Edited to add: When I saw my son's smiling face after school I could not bring myself to say anything to him. Instead, I just hugged and kissed him and let him run off to play with his friends, keeping my eyes on him the entire time.
Tonight I will once again be thankful for this day, and I will hug my children tight. Every day is precious. Every moment we have should be cherished.
28 people dead... 20 of them small children. This is what happened today in an elementary school in Connecticut. Beautiful, innocent, perfect children, in school—in school—shot dead by an evil person, shot dead with weapons that should not exist, since it has been proven, time and time again, that guns do more harm than good. I've written before about gun control, and now more than ever, something needs to change. And fast.
As a wise women said online today: "America, I don't give a rat's ass about your Right to Bear Arms. You need to stop the insanity now -- no one is safer in your country for having a gun. Your daily news proves it."
Every time something like this happens—Columbine, shootings in malls, snipers in D.C., movie theatre shootings, on and on and on—my faith in all that is good diminishes.
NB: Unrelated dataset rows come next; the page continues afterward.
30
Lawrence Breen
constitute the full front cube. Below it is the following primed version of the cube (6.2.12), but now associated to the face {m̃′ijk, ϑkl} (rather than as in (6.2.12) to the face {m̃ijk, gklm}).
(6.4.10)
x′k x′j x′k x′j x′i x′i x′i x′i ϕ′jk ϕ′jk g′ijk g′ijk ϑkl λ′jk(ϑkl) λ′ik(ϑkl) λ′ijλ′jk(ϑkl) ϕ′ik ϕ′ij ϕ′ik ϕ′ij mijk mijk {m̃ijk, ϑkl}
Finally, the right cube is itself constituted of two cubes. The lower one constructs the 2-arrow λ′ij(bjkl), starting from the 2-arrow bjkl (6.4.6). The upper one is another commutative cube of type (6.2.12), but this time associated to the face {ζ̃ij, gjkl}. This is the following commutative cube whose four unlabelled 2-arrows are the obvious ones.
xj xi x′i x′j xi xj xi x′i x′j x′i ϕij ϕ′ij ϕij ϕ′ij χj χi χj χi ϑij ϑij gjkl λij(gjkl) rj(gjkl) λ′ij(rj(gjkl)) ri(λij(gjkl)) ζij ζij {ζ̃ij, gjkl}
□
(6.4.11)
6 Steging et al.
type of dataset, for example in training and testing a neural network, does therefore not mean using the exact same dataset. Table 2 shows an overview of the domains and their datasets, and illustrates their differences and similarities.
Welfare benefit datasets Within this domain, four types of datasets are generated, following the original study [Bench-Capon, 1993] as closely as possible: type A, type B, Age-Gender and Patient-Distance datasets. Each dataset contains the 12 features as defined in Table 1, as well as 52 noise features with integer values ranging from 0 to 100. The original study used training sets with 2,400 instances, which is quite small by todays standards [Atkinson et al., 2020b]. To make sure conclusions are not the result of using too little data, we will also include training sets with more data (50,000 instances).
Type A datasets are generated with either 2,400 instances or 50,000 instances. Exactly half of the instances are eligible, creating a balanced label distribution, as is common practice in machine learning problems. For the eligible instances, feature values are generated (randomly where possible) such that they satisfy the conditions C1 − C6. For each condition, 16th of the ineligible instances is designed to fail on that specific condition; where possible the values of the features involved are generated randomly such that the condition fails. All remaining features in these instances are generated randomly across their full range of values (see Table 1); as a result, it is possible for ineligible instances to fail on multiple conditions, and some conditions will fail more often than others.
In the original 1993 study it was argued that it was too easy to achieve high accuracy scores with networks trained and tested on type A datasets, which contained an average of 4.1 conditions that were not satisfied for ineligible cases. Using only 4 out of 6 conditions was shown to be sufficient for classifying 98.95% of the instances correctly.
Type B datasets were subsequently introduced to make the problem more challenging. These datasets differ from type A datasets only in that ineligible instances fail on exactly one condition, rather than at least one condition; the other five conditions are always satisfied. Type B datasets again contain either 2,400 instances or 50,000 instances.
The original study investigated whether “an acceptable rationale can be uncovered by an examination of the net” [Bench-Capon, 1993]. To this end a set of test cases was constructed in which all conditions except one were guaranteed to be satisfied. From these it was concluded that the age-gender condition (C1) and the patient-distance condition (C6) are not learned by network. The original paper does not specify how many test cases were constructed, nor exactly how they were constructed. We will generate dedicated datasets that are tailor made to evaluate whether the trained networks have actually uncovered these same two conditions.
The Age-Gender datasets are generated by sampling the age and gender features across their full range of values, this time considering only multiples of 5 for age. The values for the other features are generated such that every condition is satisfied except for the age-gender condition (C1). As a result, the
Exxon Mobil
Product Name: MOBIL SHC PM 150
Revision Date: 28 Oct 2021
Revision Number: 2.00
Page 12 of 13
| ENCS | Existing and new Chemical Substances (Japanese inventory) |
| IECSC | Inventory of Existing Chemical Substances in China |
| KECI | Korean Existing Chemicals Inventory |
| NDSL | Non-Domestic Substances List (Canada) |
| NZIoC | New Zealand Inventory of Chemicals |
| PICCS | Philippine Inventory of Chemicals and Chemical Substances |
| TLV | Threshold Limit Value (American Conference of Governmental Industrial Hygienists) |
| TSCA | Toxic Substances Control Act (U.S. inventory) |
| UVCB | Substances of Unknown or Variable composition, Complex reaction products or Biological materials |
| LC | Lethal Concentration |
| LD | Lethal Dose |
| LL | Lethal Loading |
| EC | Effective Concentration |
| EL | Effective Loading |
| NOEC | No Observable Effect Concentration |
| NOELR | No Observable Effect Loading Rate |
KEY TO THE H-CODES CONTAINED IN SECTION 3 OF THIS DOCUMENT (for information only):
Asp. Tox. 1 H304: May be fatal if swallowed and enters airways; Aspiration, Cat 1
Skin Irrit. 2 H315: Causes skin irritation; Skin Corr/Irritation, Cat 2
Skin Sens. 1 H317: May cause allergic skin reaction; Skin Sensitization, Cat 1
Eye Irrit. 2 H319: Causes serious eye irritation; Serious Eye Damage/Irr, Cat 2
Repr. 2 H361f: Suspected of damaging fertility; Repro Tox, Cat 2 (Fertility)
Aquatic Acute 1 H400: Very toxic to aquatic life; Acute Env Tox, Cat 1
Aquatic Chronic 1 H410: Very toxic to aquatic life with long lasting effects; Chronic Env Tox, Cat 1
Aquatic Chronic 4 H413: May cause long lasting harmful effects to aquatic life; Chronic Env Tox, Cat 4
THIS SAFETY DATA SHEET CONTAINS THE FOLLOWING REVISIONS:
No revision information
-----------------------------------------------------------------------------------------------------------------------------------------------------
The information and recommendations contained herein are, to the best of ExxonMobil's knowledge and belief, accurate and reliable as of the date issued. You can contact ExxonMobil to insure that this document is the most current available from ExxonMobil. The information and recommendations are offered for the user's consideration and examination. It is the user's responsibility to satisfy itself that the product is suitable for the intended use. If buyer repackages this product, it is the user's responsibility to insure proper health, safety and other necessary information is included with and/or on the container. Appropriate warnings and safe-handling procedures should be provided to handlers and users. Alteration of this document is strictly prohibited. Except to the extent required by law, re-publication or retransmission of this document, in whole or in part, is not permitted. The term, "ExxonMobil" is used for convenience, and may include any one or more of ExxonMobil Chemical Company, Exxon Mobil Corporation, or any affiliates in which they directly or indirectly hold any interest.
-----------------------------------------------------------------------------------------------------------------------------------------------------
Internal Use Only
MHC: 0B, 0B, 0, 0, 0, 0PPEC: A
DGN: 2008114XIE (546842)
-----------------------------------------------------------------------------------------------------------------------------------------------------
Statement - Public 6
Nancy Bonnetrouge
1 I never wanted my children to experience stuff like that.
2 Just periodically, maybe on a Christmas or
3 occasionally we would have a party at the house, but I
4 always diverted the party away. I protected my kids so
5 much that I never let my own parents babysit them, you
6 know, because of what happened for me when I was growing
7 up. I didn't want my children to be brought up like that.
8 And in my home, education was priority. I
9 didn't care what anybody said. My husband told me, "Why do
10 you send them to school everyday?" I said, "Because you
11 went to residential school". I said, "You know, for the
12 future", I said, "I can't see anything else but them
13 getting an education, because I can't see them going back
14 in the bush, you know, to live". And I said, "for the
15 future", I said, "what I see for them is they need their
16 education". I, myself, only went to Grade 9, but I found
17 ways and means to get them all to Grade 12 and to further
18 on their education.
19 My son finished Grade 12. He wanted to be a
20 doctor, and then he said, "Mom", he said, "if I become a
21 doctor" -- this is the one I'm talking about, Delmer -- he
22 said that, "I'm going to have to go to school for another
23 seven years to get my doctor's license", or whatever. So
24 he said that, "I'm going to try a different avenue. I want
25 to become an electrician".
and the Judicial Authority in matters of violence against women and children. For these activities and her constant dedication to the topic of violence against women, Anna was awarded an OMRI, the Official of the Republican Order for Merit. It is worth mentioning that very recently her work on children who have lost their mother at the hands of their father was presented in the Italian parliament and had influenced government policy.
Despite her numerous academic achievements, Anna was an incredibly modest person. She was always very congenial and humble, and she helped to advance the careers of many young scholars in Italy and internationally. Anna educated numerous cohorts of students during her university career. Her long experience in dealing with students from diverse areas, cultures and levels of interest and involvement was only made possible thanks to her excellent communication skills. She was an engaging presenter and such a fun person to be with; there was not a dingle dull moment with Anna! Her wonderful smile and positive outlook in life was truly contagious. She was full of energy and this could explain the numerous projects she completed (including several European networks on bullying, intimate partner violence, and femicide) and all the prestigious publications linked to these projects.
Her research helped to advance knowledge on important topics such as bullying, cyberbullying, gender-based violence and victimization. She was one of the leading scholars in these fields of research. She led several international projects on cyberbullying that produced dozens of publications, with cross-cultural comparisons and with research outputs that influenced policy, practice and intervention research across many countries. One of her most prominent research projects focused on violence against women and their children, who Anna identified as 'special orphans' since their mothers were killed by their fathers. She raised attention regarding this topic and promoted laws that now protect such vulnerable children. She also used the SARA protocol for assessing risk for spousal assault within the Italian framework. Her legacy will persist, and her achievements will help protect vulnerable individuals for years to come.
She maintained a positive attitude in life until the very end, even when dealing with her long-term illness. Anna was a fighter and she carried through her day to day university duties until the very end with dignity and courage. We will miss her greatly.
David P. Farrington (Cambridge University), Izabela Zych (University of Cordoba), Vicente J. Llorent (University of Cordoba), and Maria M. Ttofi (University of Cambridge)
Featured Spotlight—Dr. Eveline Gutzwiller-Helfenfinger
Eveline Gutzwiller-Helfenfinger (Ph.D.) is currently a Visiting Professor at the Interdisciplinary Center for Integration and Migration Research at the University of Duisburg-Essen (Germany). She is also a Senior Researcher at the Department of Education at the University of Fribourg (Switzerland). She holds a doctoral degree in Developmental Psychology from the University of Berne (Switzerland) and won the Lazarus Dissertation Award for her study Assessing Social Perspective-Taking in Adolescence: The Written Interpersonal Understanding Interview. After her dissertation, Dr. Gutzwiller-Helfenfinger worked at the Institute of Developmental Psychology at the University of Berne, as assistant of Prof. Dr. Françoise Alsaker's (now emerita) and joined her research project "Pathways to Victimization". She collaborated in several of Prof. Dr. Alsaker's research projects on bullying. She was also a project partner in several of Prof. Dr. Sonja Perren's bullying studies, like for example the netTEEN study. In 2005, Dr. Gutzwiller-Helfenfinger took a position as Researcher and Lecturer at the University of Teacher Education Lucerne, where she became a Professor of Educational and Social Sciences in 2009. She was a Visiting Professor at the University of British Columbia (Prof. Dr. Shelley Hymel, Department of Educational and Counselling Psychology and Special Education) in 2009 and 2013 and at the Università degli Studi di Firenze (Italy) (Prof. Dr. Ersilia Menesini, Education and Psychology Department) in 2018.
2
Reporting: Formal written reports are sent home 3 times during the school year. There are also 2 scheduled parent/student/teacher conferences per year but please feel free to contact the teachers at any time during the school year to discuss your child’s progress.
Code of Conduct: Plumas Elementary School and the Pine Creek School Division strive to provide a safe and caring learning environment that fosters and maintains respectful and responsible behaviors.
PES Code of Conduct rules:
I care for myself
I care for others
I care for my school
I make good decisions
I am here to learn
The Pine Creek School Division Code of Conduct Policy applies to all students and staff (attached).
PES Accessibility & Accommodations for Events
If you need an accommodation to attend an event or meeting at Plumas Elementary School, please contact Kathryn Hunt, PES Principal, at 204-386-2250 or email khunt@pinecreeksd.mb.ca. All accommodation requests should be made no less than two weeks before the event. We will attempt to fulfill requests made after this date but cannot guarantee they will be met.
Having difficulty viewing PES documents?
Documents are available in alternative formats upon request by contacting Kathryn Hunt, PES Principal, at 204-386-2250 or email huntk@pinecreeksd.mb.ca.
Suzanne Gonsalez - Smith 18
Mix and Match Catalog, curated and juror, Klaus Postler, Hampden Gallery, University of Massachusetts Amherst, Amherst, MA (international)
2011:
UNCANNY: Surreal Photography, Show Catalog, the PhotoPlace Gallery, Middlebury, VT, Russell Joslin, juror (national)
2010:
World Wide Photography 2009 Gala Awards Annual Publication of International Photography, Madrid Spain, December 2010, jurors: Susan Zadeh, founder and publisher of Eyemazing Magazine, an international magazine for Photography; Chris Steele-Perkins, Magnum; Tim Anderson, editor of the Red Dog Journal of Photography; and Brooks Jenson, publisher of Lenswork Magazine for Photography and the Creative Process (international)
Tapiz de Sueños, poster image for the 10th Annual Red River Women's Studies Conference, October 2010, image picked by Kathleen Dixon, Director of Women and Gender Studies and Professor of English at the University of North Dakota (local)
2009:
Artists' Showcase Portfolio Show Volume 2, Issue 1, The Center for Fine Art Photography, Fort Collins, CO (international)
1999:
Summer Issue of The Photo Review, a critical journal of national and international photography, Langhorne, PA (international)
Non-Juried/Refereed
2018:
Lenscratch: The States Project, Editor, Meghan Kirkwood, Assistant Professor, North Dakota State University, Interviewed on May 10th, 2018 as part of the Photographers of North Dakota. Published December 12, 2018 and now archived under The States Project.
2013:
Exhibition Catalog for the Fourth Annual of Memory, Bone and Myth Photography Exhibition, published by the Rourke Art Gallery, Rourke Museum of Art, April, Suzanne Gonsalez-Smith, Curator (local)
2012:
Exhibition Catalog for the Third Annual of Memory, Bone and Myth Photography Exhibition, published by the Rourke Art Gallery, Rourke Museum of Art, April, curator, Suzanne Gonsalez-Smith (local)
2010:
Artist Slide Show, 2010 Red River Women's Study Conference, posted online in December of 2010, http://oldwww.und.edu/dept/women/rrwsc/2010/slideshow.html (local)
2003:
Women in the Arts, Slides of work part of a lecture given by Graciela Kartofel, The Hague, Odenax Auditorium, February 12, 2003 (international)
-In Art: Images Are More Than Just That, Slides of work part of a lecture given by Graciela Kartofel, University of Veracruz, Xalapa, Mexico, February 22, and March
How can any of us feel safe in our normal day-to-day activities like going to work and dropping our children off at school, knowing that's where they'll be safe? How can we protect our children from the evil that is out there? What can we do now that this tragedy has taken place, except offer our thoughts and prayers to the victims and their poor, poor grieving families?
I wish I had answers.
I wish I could do more.
I wish I could turn back time.
I wish these parents didn't have to live with this nightmare, I wish the children didn't have to suffer.
I wish guns didn't exist.
We don't need any more stories like this. We don't need more senseless tragedy at the hands of some unrighteous, unknown, crazy person who took it upon himself to destroy lives for no reason at all. All because he had access to a couple of guns.
I've cried on and off since Friday, I've hugged my children tighter, and I'm just overwhelmed with grief over this nightmare of a story.
My heart is heavy. Less than two weeks before Christmas.
Thoughts and prayers going out to a much-loved fellow blogger, who lost her nephew Noah in this senseless tragedy. You can also head over to Noah's Art of Hope Fund to make a donation.
"The funds received will be used to provide counseling services, education and basic needs for the children at this time of grief. Noah leaves behind his twin sister and three other siblings."
Bless all the children and their families.... may something like this never, ever happen again.